Bullet heaven games can already be fairly chaotic. Starting with Vampire Survivors, it’s a genre that joyously fills your screen with thousands of enemies and tasks you with somehow killing them all before they reach your character in the centre. While Warhammer Survivors treads much of the same ground of Poncle’s original, there is a small mechanical twist at its centre that adds a meaningful extra drip of chaos to the action.
Rather than control a single character, as you pick up weapons, you assemble a small squad, all of whom act independently of you.
You can see a little of this in the new Warhammer Survivors’ trailer that announces two new characters, Arbites Vigilant and their cyber-mastiff.

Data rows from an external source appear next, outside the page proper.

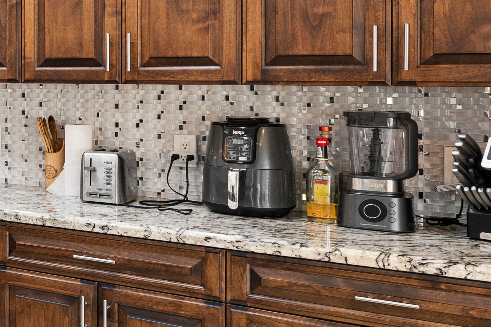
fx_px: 763
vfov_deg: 23.9
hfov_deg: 27.0
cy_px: 77
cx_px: -216
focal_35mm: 56
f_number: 8
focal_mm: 17
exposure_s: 1/10
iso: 800
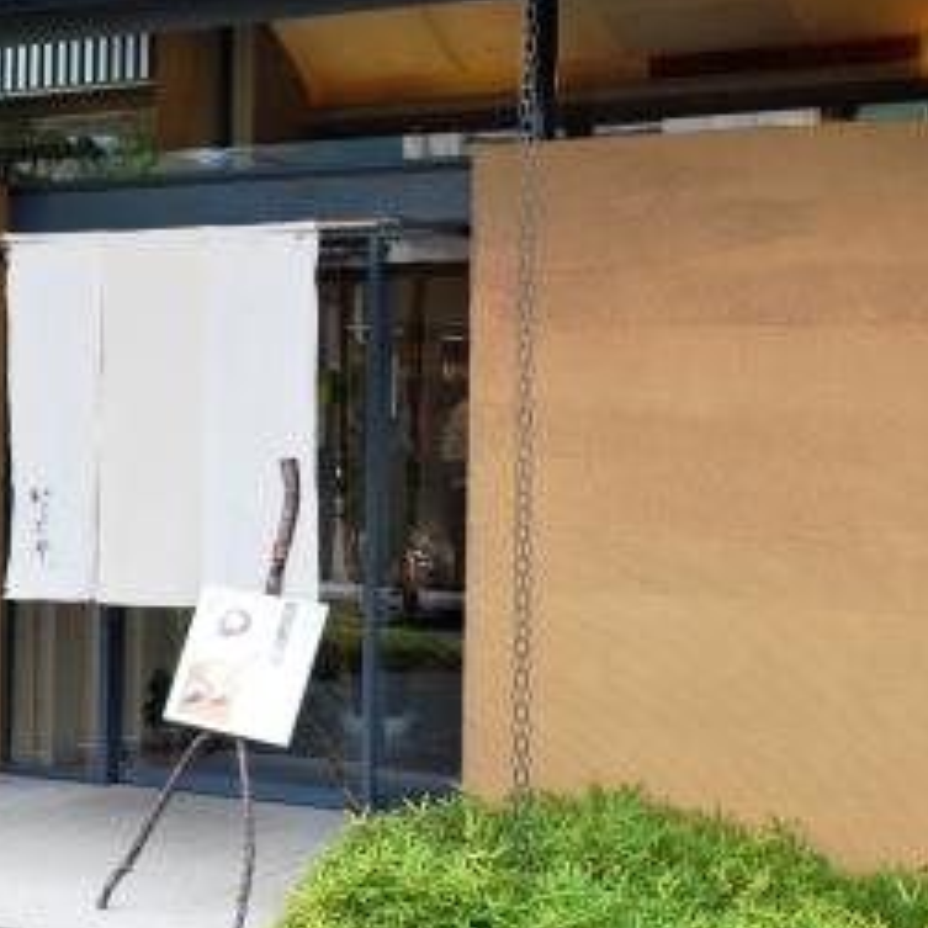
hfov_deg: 23.3
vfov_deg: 23.7
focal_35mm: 73
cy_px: 425
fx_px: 2214
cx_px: 166
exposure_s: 1/200
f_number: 7.1
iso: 400
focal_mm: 32
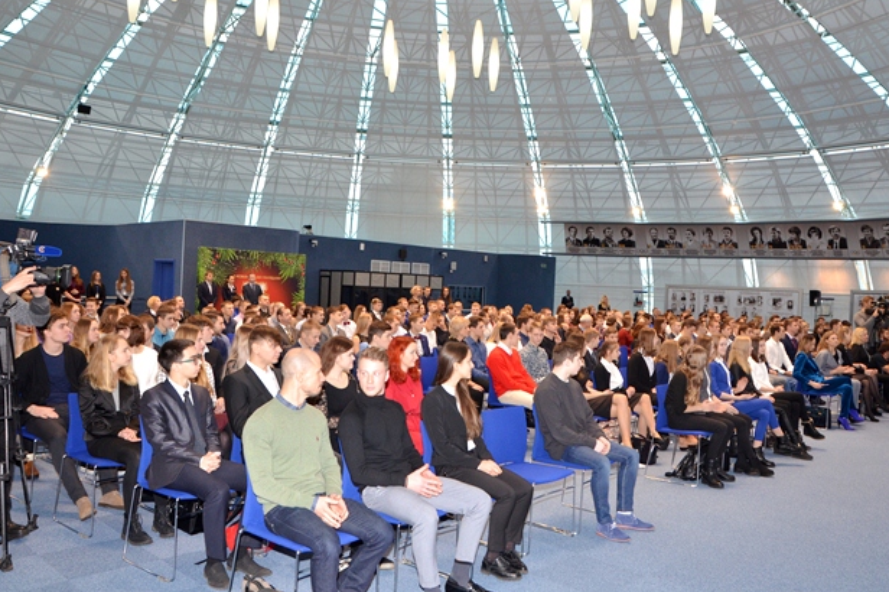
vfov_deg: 48.6
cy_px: 292
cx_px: 446
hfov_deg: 68.4
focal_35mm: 27
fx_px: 655
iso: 800
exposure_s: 1/60
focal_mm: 17
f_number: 7.1
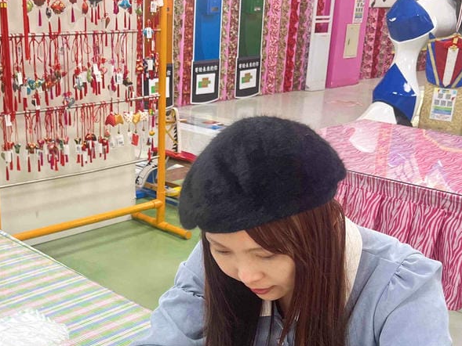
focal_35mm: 53
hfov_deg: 35.9
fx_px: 708
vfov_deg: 27.0
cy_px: 280
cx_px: 168
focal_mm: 5.7
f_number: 1.5
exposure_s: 1/60
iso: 160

“Arbites has a shotgun that is very close-range, it shoots in an arc,” lead designer John O’Donnell tells me. “It’s really good for clearing crowds of people, but it only shoots in one direction. But the cyber-mastiff has an orbiting weapon that’s clearing up the enemies behind you.” What complicates matters is that if you’re playing as Arbites then you don’t have a say in where his dog companion moves. “The direction of [the dog] is constantly changing, so you have to react to what your follower is doing.”
The Cyber-mastiff isn’t going to run all over the screen, it stays in a fairly tight box near your character, but it does give you something else to think about in combat Likewise, if Malum Caedo, the protagonist from Boltgun, joins your squad, you will need to work around his wandering and free shooting.
The squad mechanic, as well as tweaking the bullet heaven formula, is also born out of a lore need. “If you collect a weapon or you find a weapon in the world that’s not conventionally carried by the character that you are [playing] right now you get an ally to join your party,” O’Donnell explains. “So when you find the mechanical bite in the wild, then the cyber-mastiff shows up to wield that mechanical bite. So very quickly you start to have this little squad of Imperium characters that are running around the place fighting together.”
From what I’ve played of the demo, the squad mechanic is easy to wrap your head around. You start each run by picking a single character who joins the game with a default weapon. Only your chosen character has a health bar, so you don’t need to keep too close an eye on your squad as it expands. And you might pickup several weapons before you find one that brings in an ally.
Adding another touch to the chaos is Trooper Bartosz Kozlowski. While Space Marines are defined by their thick armour and powerful weapons, Kozlowski is an Imperial Guardsman, the cannon fodder of the Imperium. When you collect enough experience from felled enemies to level up, normally you would add power or projectiles to a weapon, but upgrading Kozlowski’s lasgun sees more troopers join your squad, technically upping the weapon’s power by simply adding more bodies to the screen. In one run, I’d Kozlowski, four other troopers, and a Malum pouring weapons fire at the Tyranid swarm attacking me.
I needed it, too, because the Tyranids don’t just have strength of numbers, but boss units that buff all the xenomorphs on screen. “Tyranids have this hive mind mechanic that happens on the tabletop, happens in the lore, and also happens in Warhammer Survivors,” O’Donnell says. “You find these big Tyranids coming along, driving the hordes of Termagants and Hormagaunts forward, making them more powerful, more bitey. The first time that happens is going to overrun a lot of players” – reader, they absolutely did swamp me the first time I ran into one – “But very quickly they’re going to be like, ‘I need to find the source of this synapse and deal with it.'”
Warhammer Survivors is split into two halves, Warhammer 40,000 and Age of Sigmar, the sci-fi and fantasy arms of the tabletop game. You can hop from one to the other between runs and both contain a completely separate set of heroes and weapons to unlock. In the demo, you’ll face everyone’s favourite nation of humanoid rats, The Skaven, who have their own unique faction mechanic: The Bell Of Doom. “It has a role in the tabletop of making the Skaven harder to kill,” O’Donnell says. “And that’s exactly what it does in Warhammer Survivors as well.” Whenever you see the swarm is buffed you’ll want to track down the bell and smash it.
I’ve only played an hour of the Warhammer Survivors demo so far, but it already feels like an adoring tribute to both Vampire Survivors and Warhammer. The pixel art is detailed and grungy, the power build in each run is a challenge to keep pace with, and the squad mechanic at its heart does bring something meaningfully new to the genre. It’s not a drastic change, but it’s something I feel could make a tactical difference if I can master it.